Required action —
Your transcription must include every record word for word and no pictures.
(Given records)
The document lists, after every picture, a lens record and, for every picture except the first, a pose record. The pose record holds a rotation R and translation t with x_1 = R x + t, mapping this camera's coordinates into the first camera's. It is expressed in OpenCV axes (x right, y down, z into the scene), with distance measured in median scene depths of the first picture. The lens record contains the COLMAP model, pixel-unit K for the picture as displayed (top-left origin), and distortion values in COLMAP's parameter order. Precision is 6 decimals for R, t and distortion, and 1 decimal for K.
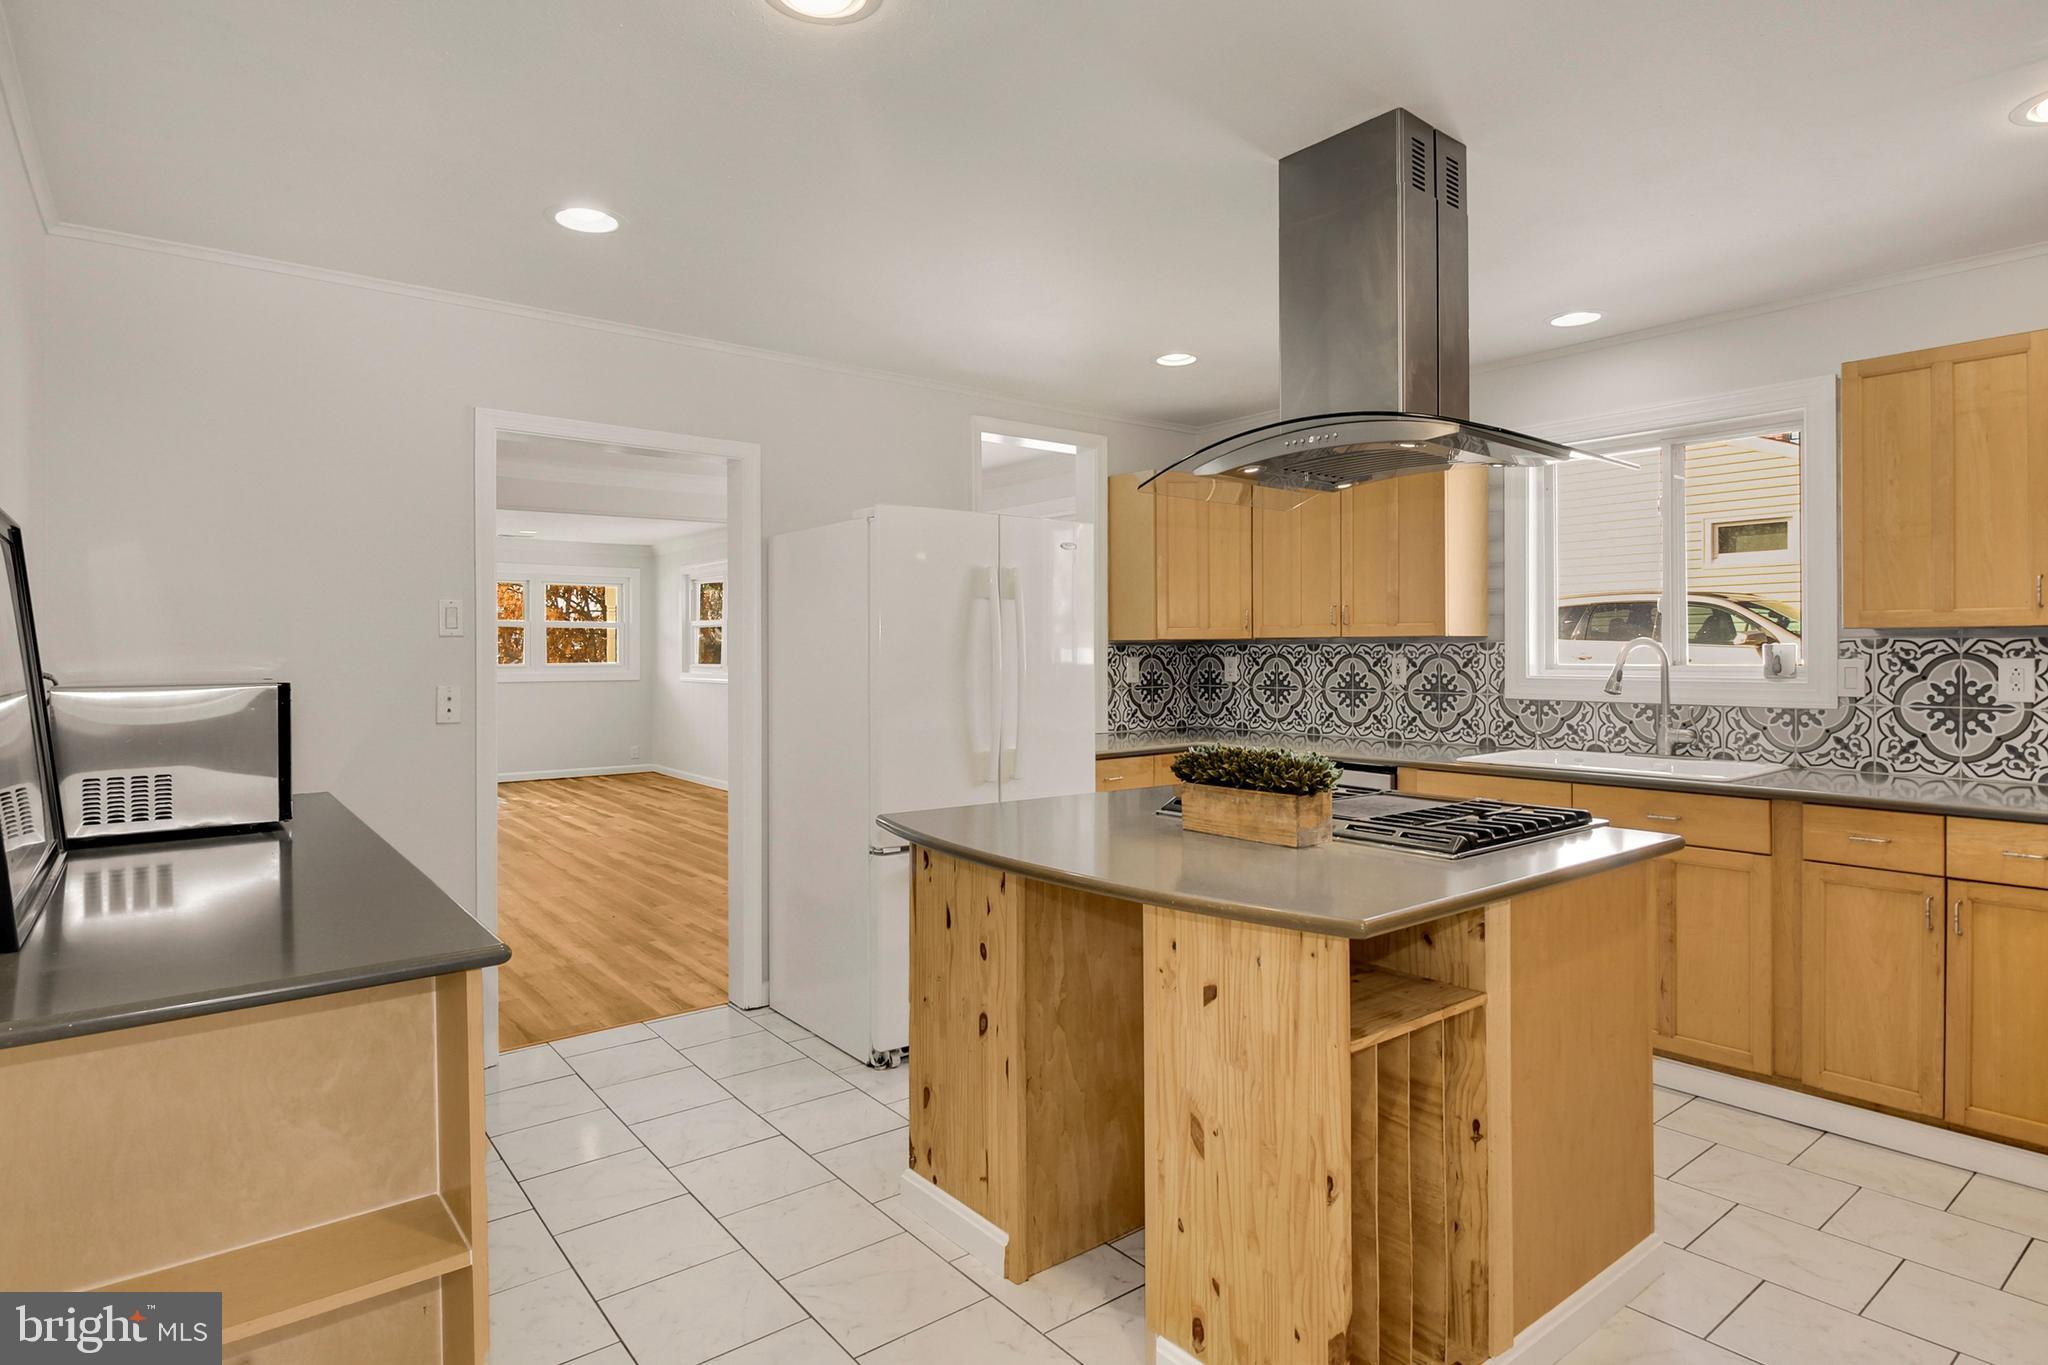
lens RADIAL K [[1077.1, 0, 1019.0], [0, 1077.1, 652.7], [0, 0, 1]] dist [0.001824, -0.014008]
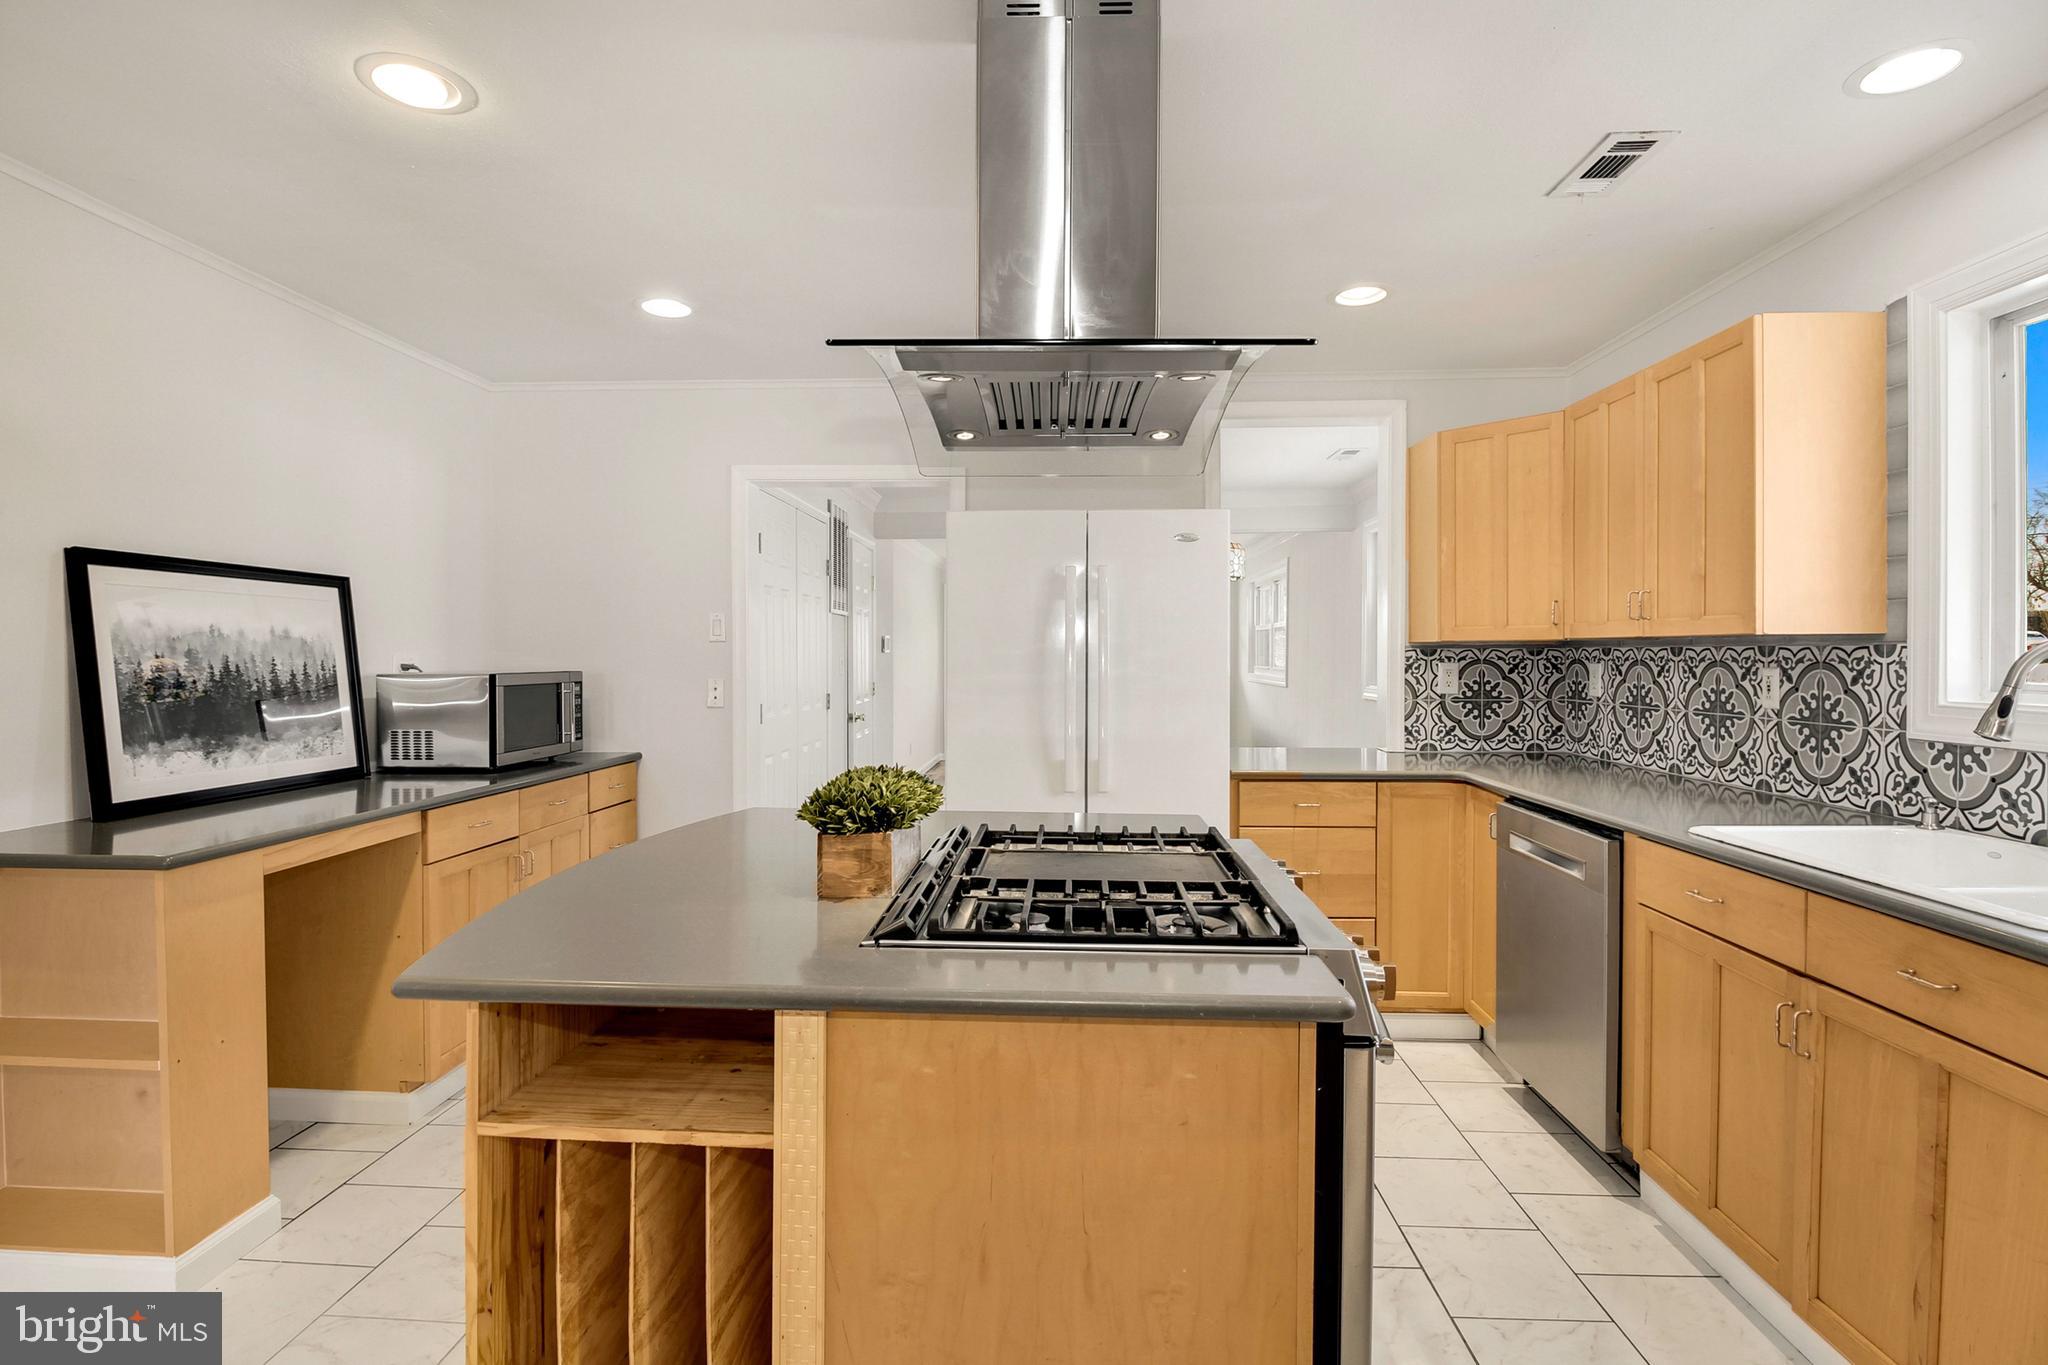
lens RADIAL K [[973.9, 0, 1021.6], [0, 973.9, 660.1], [0, 0, 1]] dist [0.000248, -0.014046]
pose [[0.750145, 0.008097, -0.661224, 0.449336], [-0.003470, 0.999959, 0.008309, -0.003708], [0.661264, -0.003939, 0.750143, 0.282534]]
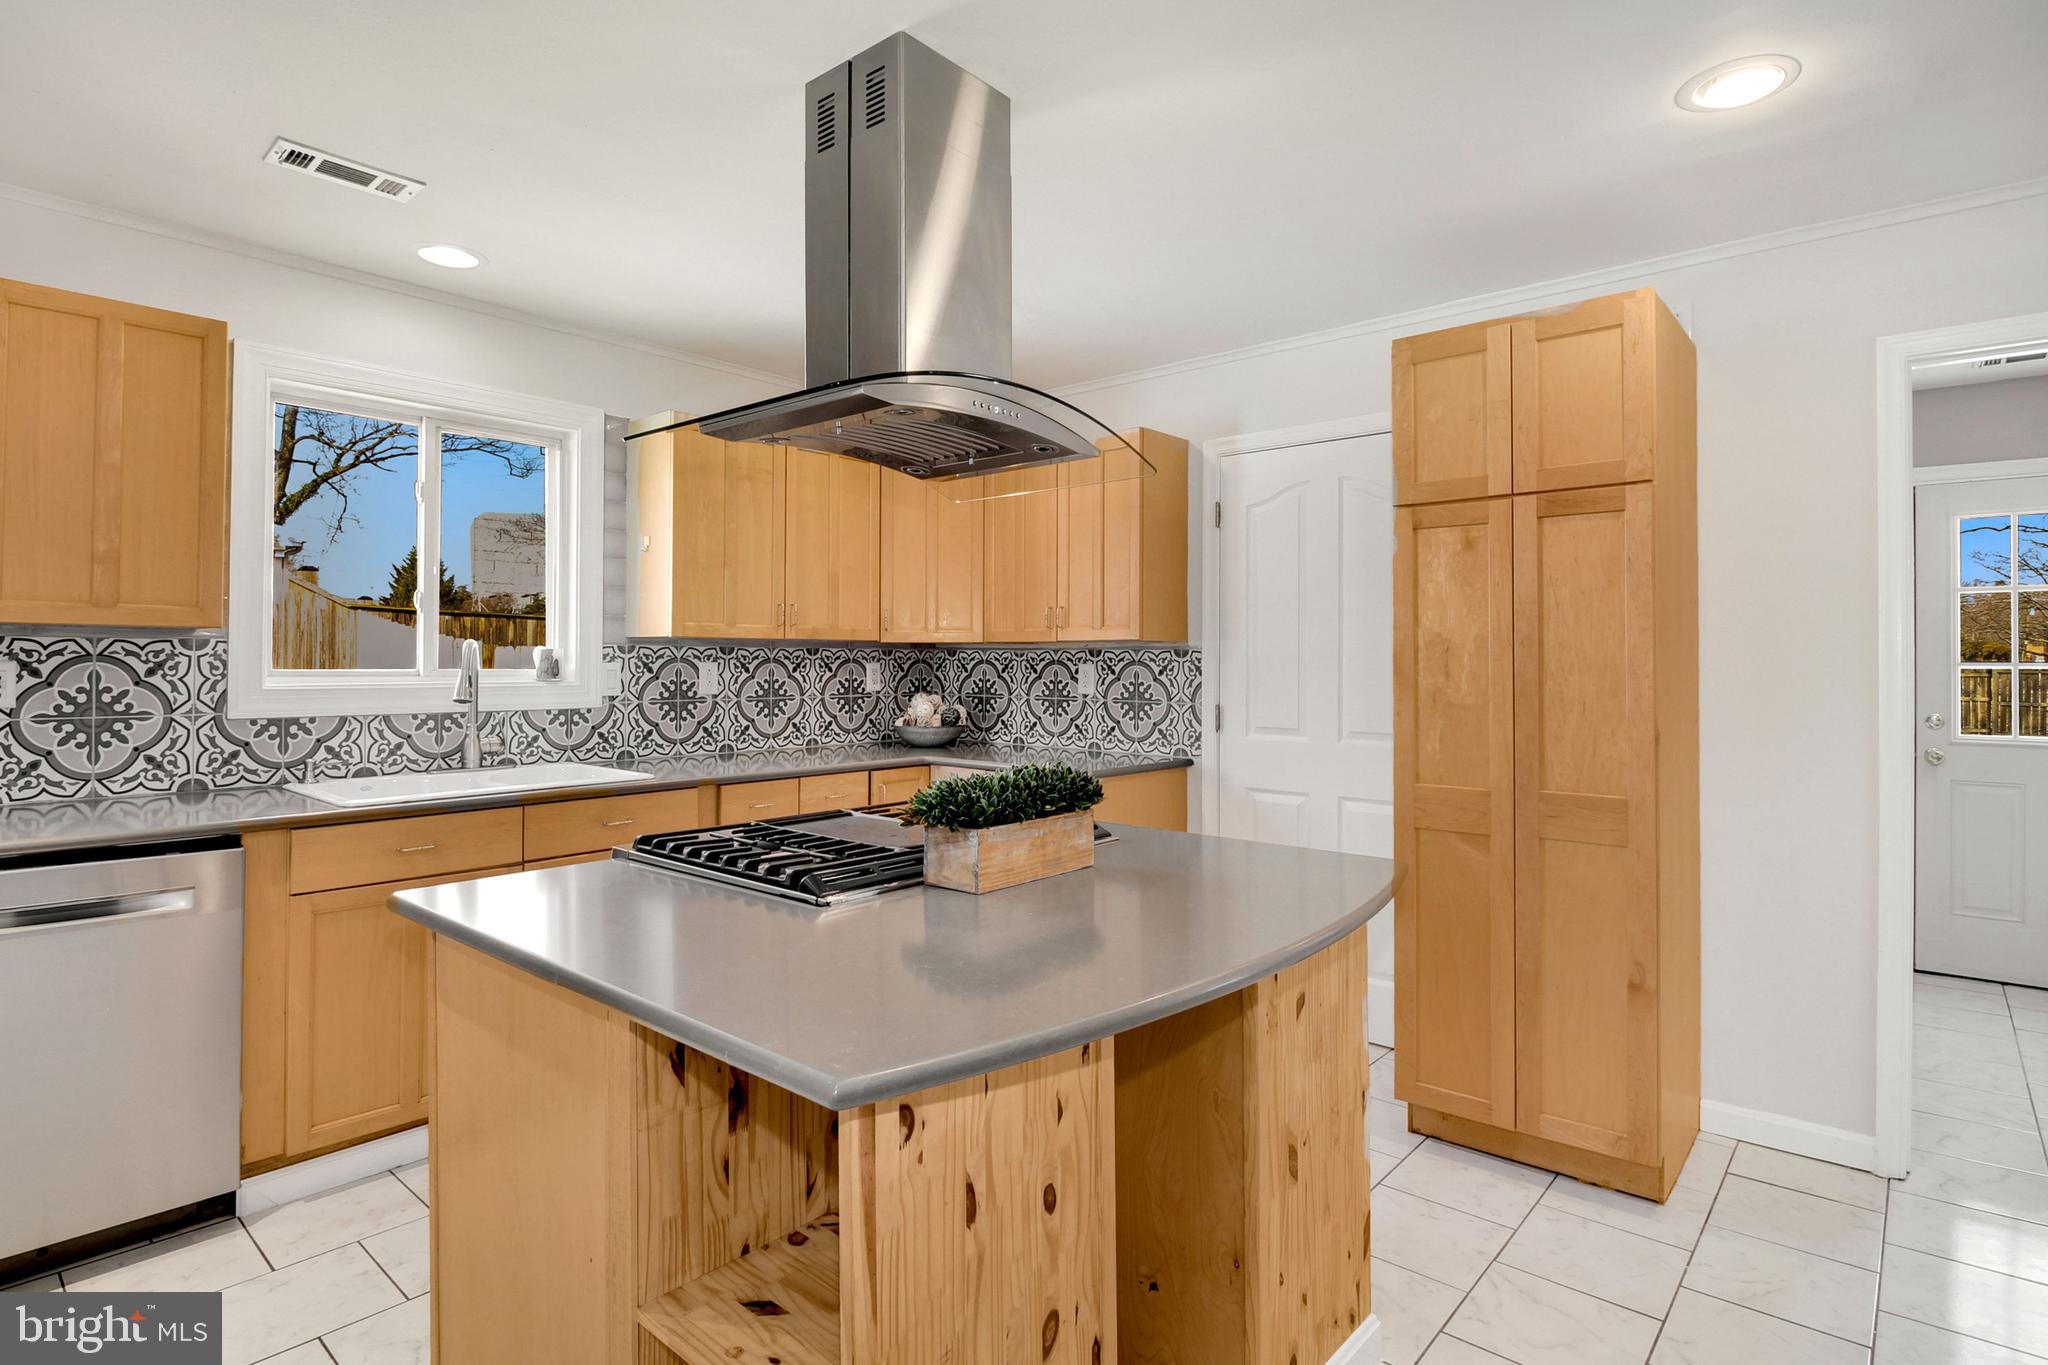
lens RADIAL K [[1035.4, 0, 1021.6], [0, 1035.4, 643.0], [0, 0, 1]] dist [0.001307, -0.014726]
pose [[-0.185727, 0.016505, 0.982463, -0.315316], [-0.005848, 0.999823, -0.017902, 0.001773], [-0.982584, -0.009070, -0.185597, 0.634812]]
(End Given records)
Output below —
The document lists, after every picture, a lens record and, for every picture except the first, a pose record. The pose record holds a rotation R and translation t with x_1 = R x + t, mapping this camera's coordinates into the first camera's. It is expressed in OpenCV axes (x right, y down, z into the scene), with distance measured in median scene depths of the first picture. The lens record contains the COLMAP model, pixel-unit K for the picture as displayed (top-left origin), and distortion values in COLMAP's parameter order. Precision is 6 decimals for R, t and distortion, and 1 decimal for K.
lens RADIAL K [[1077.1, 0, 1019.0], [0, 1077.1, 652.7], [0, 0, 1]] dist [0.001824, -0.014008]
lens RADIAL K [[973.9, 0, 1021.6], [0, 973.9, 660.1], [0, 0, 1]] dist [0.000248, -0.014046]
pose [[0.750145, 0.008097, -0.661224, 0.449336], [-0.003470, 0.999959, 0.008309, -0.003708], [0.661264, -0.003939, 0.750143, 0.282534]]
lens RADIAL K [[1035.4, 0, 1021.6], [0, 1035.4, 643.0], [0, 0, 1]] dist [0.001307, -0.014726]
pose [[-0.185727, 0.016505, 0.982463, -0.315316], [-0.005848, 0.999823, -0.017902, 0.001773], [-0.982584, -0.009070, -0.185597, 0.634812]]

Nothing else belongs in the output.